2 Apr 2013

Osborne wooing blue collar workers on welfare

George Osborne has been in blue collar country to beat the drum for his welfare policies. Today he came to Sittingbourne in Kent.

This area swung hugely from Labour to Conservative at the last election. It’s packed with low and middle income working families, “strivers” as the chancellor calls them (though he’s dumped the “skivers” tag for those on benefits – in part, I’m told on advice from Lynton Crosby).

Kent has always had Tory heartlands in the middle but long had swing seat coastal towns round the perimeter. The decline of the docks peppering Kent’s coastline wasn’t replaced fully with anything so stable.

Mr Osborne came to a new Morrisons distribution centre which serves supermarkets all the way to the Isle of Wight and even down to Gibraltar.

It’s typical of the new industrial estate work that keeps the area going but many struggle to keep their heads above water.

Some workers listening to the chancellor were on £12,000, some I met were on £21,000. All of the workers I spoke to afterwards warmed to the message on welfare and thought the system was too generous.

Not all of them were ready to plant their “x” next to the Conservative candidate at a general election – several said they were watching and waiting to see what happens with the economy.

Labour might have lost a lot of seats around here in 2005 but UKIP saved their bacon by pinching Tory voters.
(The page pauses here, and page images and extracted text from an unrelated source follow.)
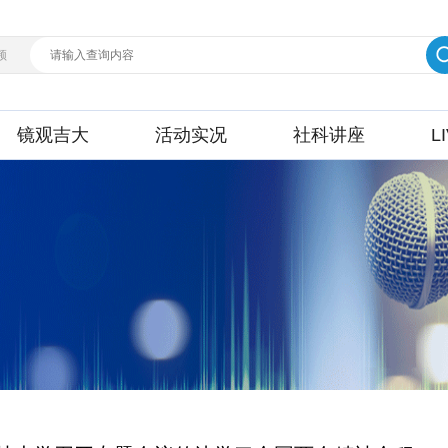
频
镜观吉大
活动实况
社科讲座
L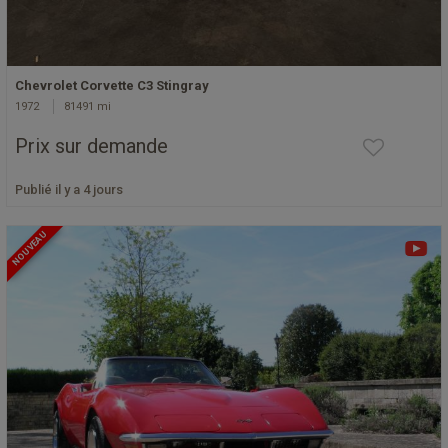
Chevrolet Corvette C3 Stingray
1972
81491 mi
Prix sur demande
Publié il y a 4 jours
NOUVEAU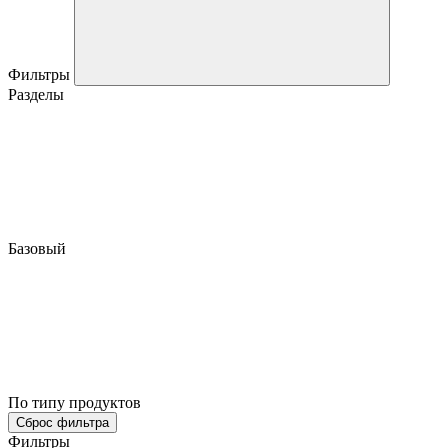
Фильтры
Разделы
Базовый
По типу продуктов
Сброс фильтра
Фильтры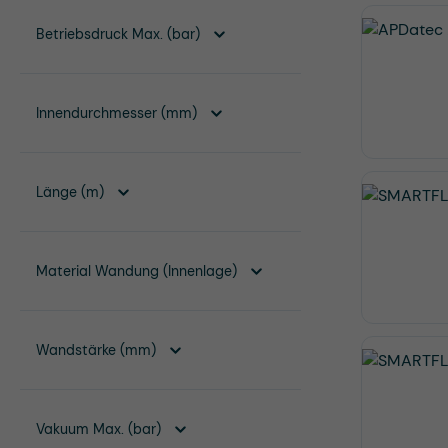
Betriebsdruck Max. (bar)
Innendurchmesser (mm)
Länge (m)
Material Wandung (Innenlage)
Wandstärke (mm)
Vakuum Max. (bar)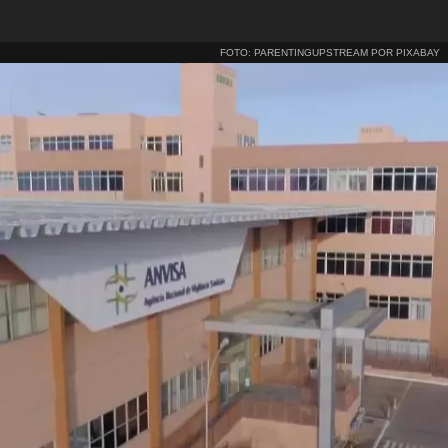
FOTO: PARENTINGUPSTREAM POR PIXABAY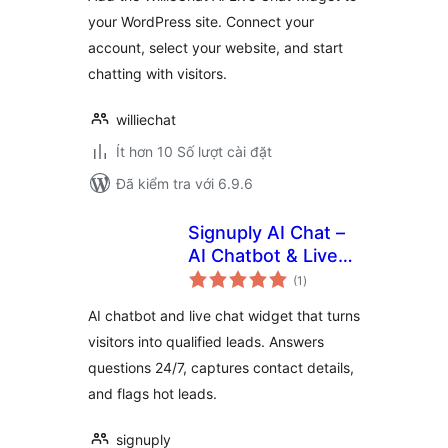
your WordPress site. Connect your
account, select your website, and start
chatting with visitors.
williechat
Ít hơn 10 Số lượt cài đặt
Đã kiểm tra với 6.9.6
Signuply AI Chat –
AI Chatbot & Live
tổng
Chat for Lead
(1
)
đánh
giá
Generation
AI chatbot and live chat widget that turns
visitors into qualified leads. Answers
questions 24/7, captures contact details,
and flags hot leads.
signuply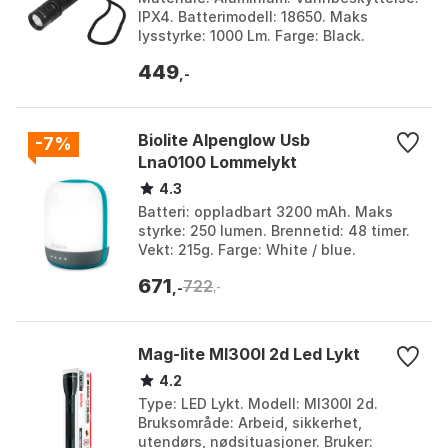
IPX4. Batterimodell: 18650. Maks
lysstyrke: 1000 Lm. Farge: Black.
Størrelse: One Size.
449
,-
Biolite Alpenglow Usb
-7%
Lna0100 Lommelykt
4.3
Batteri: oppladbart 3200 mAh. Maks
styrke: 250 lumen. Brennetid: 48 timer.
Vekt: 215g. Farge: White / blue.
Størrelse: 250 Lysstyrker.
671
722
,-
,-
Mag-lite Ml300l 2d Led Lykt
4.2
Type: LED Lykt. Modell: Ml300l 2d.
Bruksområde: Arbeid, sikkerhet,
utendørs, nødsituasjoner. Bruker: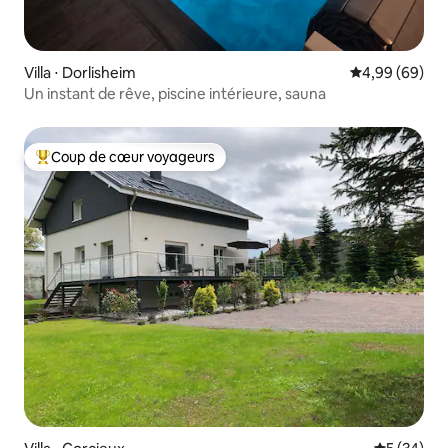
Villa ⋅ Dorlisheim
Évaluation mo
4,99 (69)
Un instant de rêve, piscine intérieure, sauna
Coup de cœur voyageurs
Coups de cœur voyageurs les plus appréciés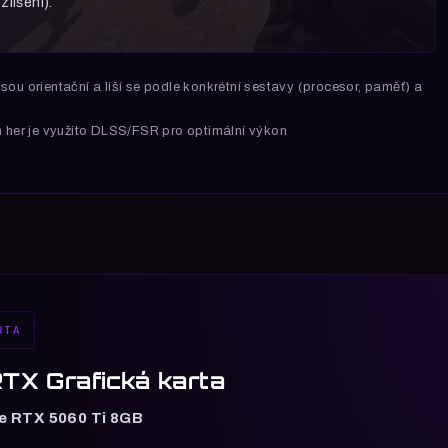
zlišení).
sou orientační a liší se podle konkrétní sestavy (procesor, paměť) a
h her je využito DLSS/FSR pro optimální výkon
RTA
TX Grafická karta
e RTX 5060 Ti 8GB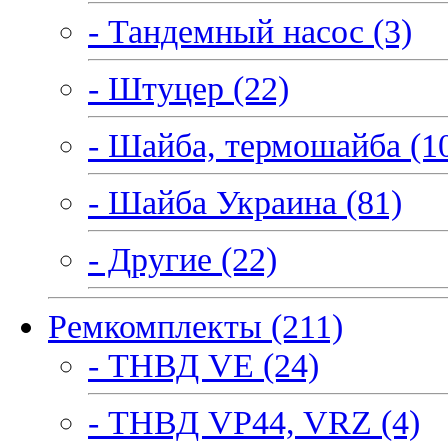
- Тандемный насос (3)
- Штуцер (22)
- Шайба, термошайба (1
- Шайба Украина (81)
- Другие (22)
Ремкомплекты (211)
- ТНВД VE (24)
- ТНВД VP44, VRZ (4)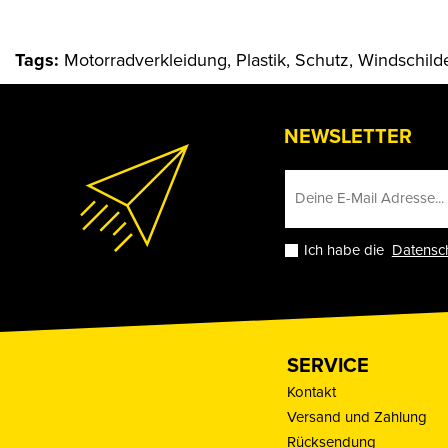
Tags:
Motorradverkleidung, Plastik, Schutz, Windschild
NEWSLETTER
Ich habe die
Datensc
SERVICE
Kontakt
Versand und Zahlung
Rücksendung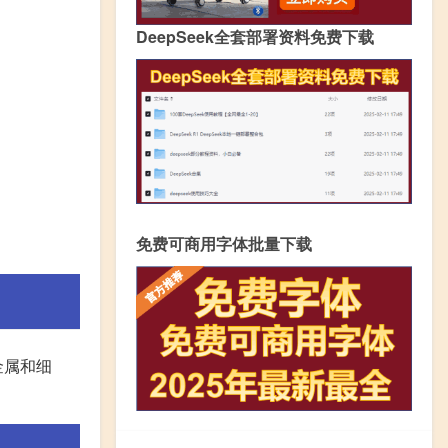
DeepSeek全套部署资料免费下载
免费可商用字体批量下载
金属和细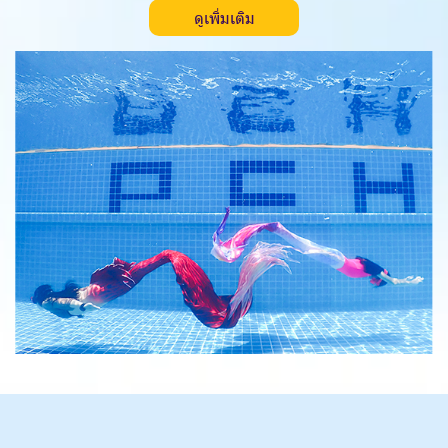
ดูเพิ่มเติม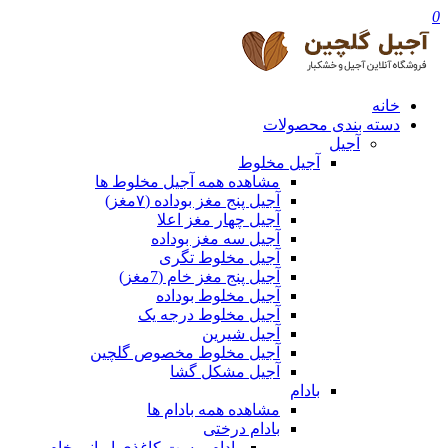
0
خانه
دسته بندی محصولات
آجیل
آجیل مخلوط
مشاهده همه آجیل مخلوط ها
آجیل پنج مغز بوداده (۷مغز)
آجیل چهار مغز اعلا
آجیل سه مغز بوداده
آجیل مخلوط تگری
آجیل پنج مغز خام (7مغز)
آجیل مخلوط بوداده
آجیل مخلوط درجه یک
آجیل شیرین
آجیل مخلوط مخصوص گلچین
آجیل مشکل گشا
بادام
مشاهده همه بادام ها
بادام درختی
بادام پوست کاغذی ایرانی خام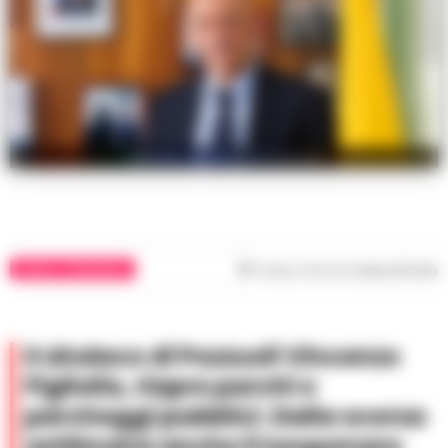
Figliolia, sindaco di Pozzuoli
NAPOLI E PROVINCIA
Tempo di lettura
meno di 1
min
Il sindaco di Pozzuoli Vincenzo
Figliolia, riapre parchi e
parcheggi pubblici. Dalla scorsa
settimana anche il lungomare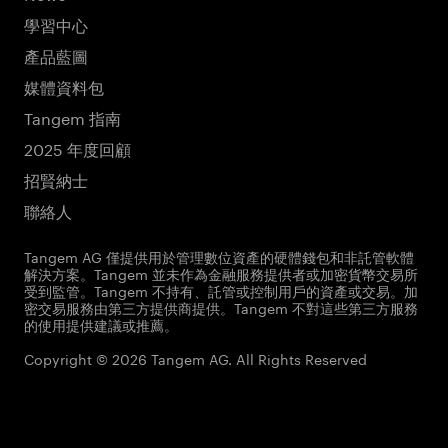
學習中心
產品藍圖
媒體資料包
Tangem 指南
2025 年度回顧
招賢納士
聯絡人
Tangem AG 僅提供用於管理數位資產的硬體錢包和非託管軟體
解決方案。Tangem 並未作為金融服務提供者或加密貨幣交易所
受到監管。Tangem 不持有、託管或控制用戶的資產或交易。加
密交易服務由第三方提供商提供。Tangem 不對這些第三方服務
的使用提供建議或推薦。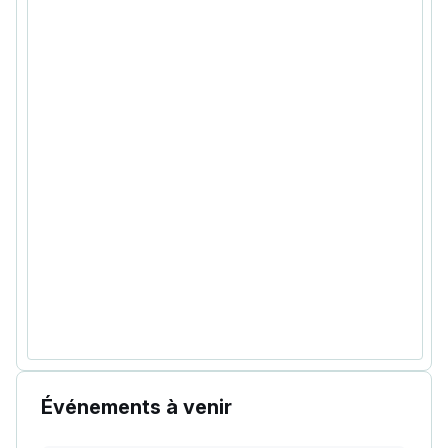
Événements à venir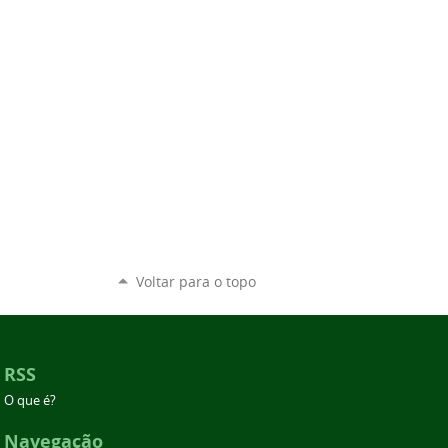
Voltar para o topo
RSS
O que é?
Navegação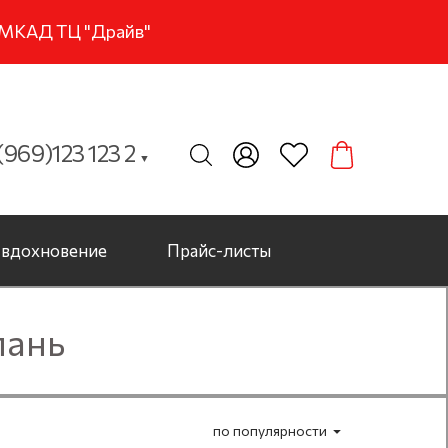
м МКАД ТЦ "Драйв"
969)123 123 2
▼
вдохновение
Прайс-листы
пань
по популярности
They’re still a relatively big force here and three of the four questions George Osborne took from workers touched on Europe.

His delivery was a bit nervous, the format a bit awkward, delivering a near 25 minute mini-conference speech to 100 workers from a text on a lectern set up on a warehouse floor.

Not the jacket-off no-notes approach all 3 party leaders now deploy in settings like this and not one moment of the off-the-cuff mateiness they would all attempt.

But Mr Osborne’s team say we should expect more outings like this. As some backbenchers plot his downfall, the chancellor’s is responding by raising his profile a bit.